• _Written problem A_: Update the forum thread on the MBTI test from "I am not gonna" to "the computer alone.", inclusive, changing "preference" to "inclination".

• _Document excerpt_:
========================================

You already did a good job checking the forums here, seeing where you felt more comfortable! And as mentioned above, you should read up on the cognitive functions. That should help a lot. Good luck


----------



## LoveDragonDon (May 31, 2014)

Very happy, never gotten another type. Always say I am ENTP.

You need to remember the test is quite simple. It is a great/accurate test if you know what it is about. *It asks you what you PREFER to do*. So, you shouldn't gotten different results every time you take it. How you live your life may change, but your preference shouldn't change all that much.

Getting different result is an indication of you are confused by the question and I say you are confused between preference and your reality.


Stereotyping, maybe, but doesn't mean it has to be wrong. I say if you have a percentage(%) above 60% you are more likely that type. But, if you have a 52-48% for example, then you could be the other type. That's just too close to call.


If what your preference is, is different than from the reality because your jobs requirement and social life have you confused.

For example: I prefer to have a job that doesn't do the same things over and over, and yet I had jobs that's exactly doing the same thing over and over.

I am not gonna say the latter on this test, because it is NOT my preference. I HATE IT!

You always go with your preference to get a right result! That's how it works.

Similarly, if you prefer to be going out around people almost every day you like to goto events, and don't want to stay in you don't go with "I would stay home a lot" if that's *not *actually your preference. I HATE to be alone, despite how often I am also alone watching TV and be on the computer alone.

You may just have social anxiety despite you are perfectly extroverted.

MBTI measures your preferences, not the reality of your live.

When you take the test, don't let your reality of your live be mixed up with really how you *prefer *to live your life or doing things.

Some jobs and friends you have/had are NOT a good fit for you, no matter how good you do, so don't let how you do your job and social life cloud the truth.


----------



## TheOddRhombus (Jul 30, 2014)

I thought that it was a very solid evaluation of myself.


----------

========================================

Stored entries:
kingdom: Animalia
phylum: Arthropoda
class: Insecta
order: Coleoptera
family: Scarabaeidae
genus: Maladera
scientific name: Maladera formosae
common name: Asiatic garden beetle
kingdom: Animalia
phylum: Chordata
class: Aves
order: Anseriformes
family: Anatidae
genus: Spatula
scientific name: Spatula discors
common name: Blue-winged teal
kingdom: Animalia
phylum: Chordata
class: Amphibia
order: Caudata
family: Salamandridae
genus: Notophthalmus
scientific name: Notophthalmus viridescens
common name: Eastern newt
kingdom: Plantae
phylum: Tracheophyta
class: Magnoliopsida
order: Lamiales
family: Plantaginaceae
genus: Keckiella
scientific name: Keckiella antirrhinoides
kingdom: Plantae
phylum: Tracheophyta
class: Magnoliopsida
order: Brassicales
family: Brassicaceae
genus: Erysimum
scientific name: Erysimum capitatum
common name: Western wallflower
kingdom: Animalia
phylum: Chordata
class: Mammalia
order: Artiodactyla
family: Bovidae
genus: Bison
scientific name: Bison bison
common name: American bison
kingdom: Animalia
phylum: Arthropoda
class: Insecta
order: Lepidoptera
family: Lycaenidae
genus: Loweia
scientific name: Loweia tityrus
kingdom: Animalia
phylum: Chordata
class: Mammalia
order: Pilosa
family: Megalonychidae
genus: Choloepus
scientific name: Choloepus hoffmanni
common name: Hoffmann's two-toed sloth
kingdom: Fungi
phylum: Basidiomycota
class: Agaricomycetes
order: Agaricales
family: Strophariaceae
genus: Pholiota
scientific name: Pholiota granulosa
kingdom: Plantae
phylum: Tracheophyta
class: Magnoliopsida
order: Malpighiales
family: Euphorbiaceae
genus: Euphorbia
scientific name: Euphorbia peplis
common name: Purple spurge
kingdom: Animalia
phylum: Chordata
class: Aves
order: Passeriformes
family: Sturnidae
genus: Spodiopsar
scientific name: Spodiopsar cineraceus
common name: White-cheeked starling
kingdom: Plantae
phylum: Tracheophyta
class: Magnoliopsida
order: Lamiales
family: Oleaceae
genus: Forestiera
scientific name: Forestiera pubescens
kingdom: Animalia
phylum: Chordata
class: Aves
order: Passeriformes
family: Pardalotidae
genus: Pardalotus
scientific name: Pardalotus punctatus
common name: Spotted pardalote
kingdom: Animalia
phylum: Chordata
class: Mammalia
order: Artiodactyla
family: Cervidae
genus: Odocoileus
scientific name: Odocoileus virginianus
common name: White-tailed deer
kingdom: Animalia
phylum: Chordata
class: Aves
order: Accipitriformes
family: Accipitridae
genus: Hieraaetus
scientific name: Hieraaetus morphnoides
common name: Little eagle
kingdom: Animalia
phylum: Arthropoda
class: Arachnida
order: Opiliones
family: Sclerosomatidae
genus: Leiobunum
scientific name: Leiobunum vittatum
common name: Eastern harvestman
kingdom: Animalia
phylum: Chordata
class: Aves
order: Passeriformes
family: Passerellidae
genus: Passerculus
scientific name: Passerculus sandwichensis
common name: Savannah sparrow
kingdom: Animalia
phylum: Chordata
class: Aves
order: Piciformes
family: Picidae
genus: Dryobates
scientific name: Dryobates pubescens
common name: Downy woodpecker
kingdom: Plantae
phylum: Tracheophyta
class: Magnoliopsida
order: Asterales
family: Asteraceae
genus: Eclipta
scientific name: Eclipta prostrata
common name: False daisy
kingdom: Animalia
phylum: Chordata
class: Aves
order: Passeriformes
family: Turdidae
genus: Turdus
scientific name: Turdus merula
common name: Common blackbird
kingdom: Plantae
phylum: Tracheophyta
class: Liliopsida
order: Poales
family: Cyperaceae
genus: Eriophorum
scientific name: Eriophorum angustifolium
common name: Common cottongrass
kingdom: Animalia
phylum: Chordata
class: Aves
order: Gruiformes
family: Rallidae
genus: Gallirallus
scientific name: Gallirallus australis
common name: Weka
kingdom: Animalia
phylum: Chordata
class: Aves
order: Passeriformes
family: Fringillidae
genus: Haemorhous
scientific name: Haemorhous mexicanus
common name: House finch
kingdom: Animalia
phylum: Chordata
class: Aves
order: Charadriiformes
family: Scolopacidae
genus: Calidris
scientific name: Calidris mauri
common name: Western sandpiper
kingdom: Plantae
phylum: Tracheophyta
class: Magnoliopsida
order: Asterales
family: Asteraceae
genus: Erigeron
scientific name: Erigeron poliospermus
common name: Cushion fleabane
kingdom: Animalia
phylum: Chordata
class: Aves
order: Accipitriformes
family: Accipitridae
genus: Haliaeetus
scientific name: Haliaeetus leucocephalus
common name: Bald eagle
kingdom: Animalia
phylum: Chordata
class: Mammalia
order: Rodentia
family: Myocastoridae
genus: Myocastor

========================================

• _Written problem B_: Reproduce the rows between the lines holding "family: Turdidae" and "common name: Western sandpiper", inclusive, without any changes.

• _Correct output A_:
I am not gonna say the latter on this test, because it is NOT my inclination. I HATE IT!

You always go with your inclination to get a right result! That's how it works.

Similarly, if you prefer to be going out around people almost every day you like to goto events, and don't want to stay in you don't go with "I would stay home a lot" if that's *not *actually your inclination. I HATE to be alone, despite how often I am also alone watching TV and be on the computer alone.

• _Correct output B_:
family: Turdidae
genus: Turdus
scientific name: Turdus merula
common name: Common blackbird
kingdom: Plantae
phylum: Tracheophyta
class: Liliopsida
order: Poales
family: Cyperaceae
genus: Eriophorum
scientific name: Eriophorum angustifolium
common name: Common cottongrass
kingdom: Animalia
phylum: Chordata
class: Aves
order: Gruiformes
family: Rallidae
genus: Gallirallus
scientific name: Gallirallus australis
common name: Weka
kingdom: Animalia
phylum: Chordata
class: Aves
order: Passeriformes
family: Fringillidae
genus: Haemorhous
scientific name: Haemorhous mexicanus
common name: House finch
kingdom: Animalia
phylum: Chordata
class: Aves
order: Charadriiformes
family: Scolopacidae
genus: Calidris
scientific name: Calidris mauri
common name: Western sandpiper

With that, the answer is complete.